== Exercise passage ==
┏━━

Replacing a character string in a file

rjsha1 · December 7, 2005, 10:48am

Hi there,
I have a paramater file that looks like this :-

IRL|07122005|27389|VTIEpay|email address|5|200

When my program finishes I want to replace the seventh field. the existing code is like this

cat <<-EOF | ed -s $PARFILE
1,$ g/^$ICO/s/$prvdate/$TODAY/
1,$ g/^$ICO/s/$prvsize/$cursize/
1,$ g/^$ICO/s/$prvamt/$payin/
w $PARFILE
q
EOF

the problem that I'm having is that the code replaces the FIRST instance that of the string i.e. $payin is replacing $prvamt which is the 7th field but it is not - it is replacing the matching string in the third field. I am tearing my hair out.

The file should look like

IRL|07122005|27389|VTIEpay|email address|5|2336590

Can anyone give me a clue what to do ?????

tmarikle · December 7, 2005, 11:55am

For starters, I wouldn't use ed; I would rather use awk and utilize its considerable power to make changes to this file. You can pass your variables, search for patterns, and manipulate fields rather than whole lines.

For example:

nawk -F\| -v ICO=IRL -v prvamt=200 -v payin=999 '
    BEGIN {OFS="|"}
    $1 == ICO { 
         if ($7 == prvamt) $7=payin
    }
    1
' $PARFILE

This will make your job much easier.

output:

IRL|07122005|27389|VTIEpay|email address|5|999

rjsha1 · December 8, 2005, 4:54am

Hi there,
That's great - if I wanted to replace fields 2 and three would the code look like this

$1=ICO {
if ($7 == prvamt) $7=payin,$2=cursize,$3=chksum)
}
1

What is the 1 for .

┗━━

== Information given ==
┏━━

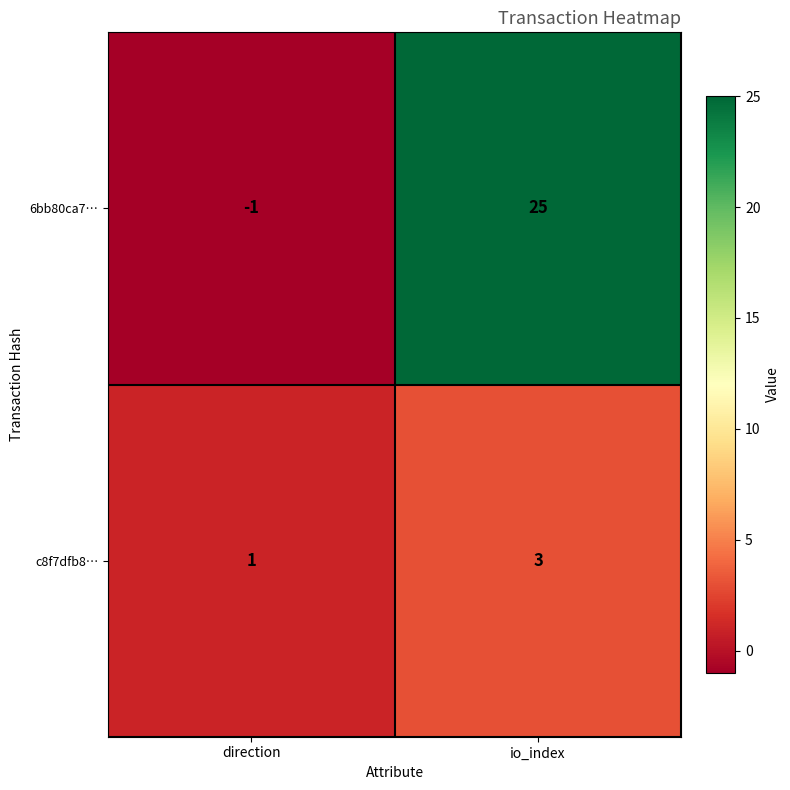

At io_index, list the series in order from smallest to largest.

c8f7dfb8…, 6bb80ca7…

┗━━
┏━━

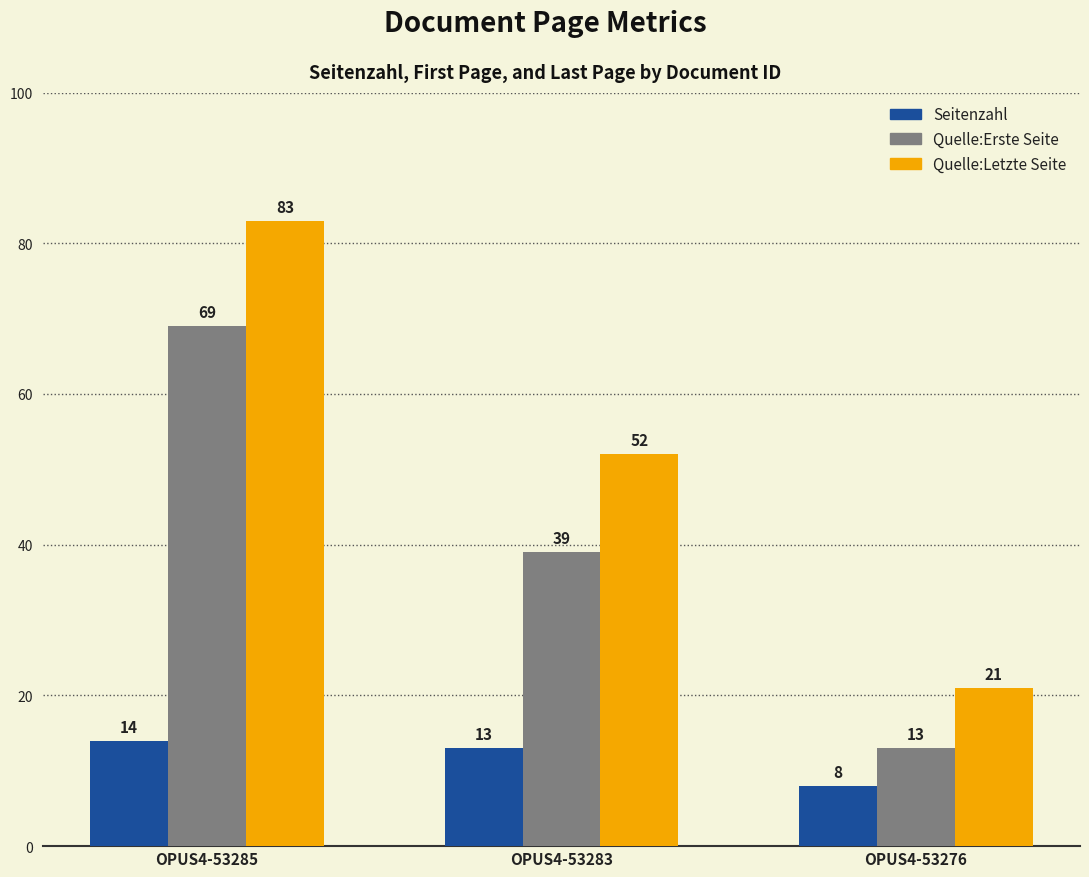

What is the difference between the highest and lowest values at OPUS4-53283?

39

┗━━

== Explore the material ==
(1) In the thread about replacing a character string in a file, which tool does tmarikle recommend using instead of ed?
(2) Repeat word for word the stretch of the thread about replacing a character string in a file from "For starters, I" through "job much easier.".
The entries have no connection to the thread about replacing a character string in a file.

== Answers for the exercise ==
(1) Awk

(2)
For starters, I wouldn't use ed; I would rather use awk and utilize its considerable power to make changes to this file. You can pass your variables, search for patterns, and manipulate fields rather than whole lines.

For example:

nawk -F\| -v ICO=IRL -v prvamt=200 -v payin=999 '
    BEGIN {OFS="|"}
    $1 == ICO { 
         if ($7 == prvamt) $7=payin
    }
    1
' $PARFILE

This will make your job much easier.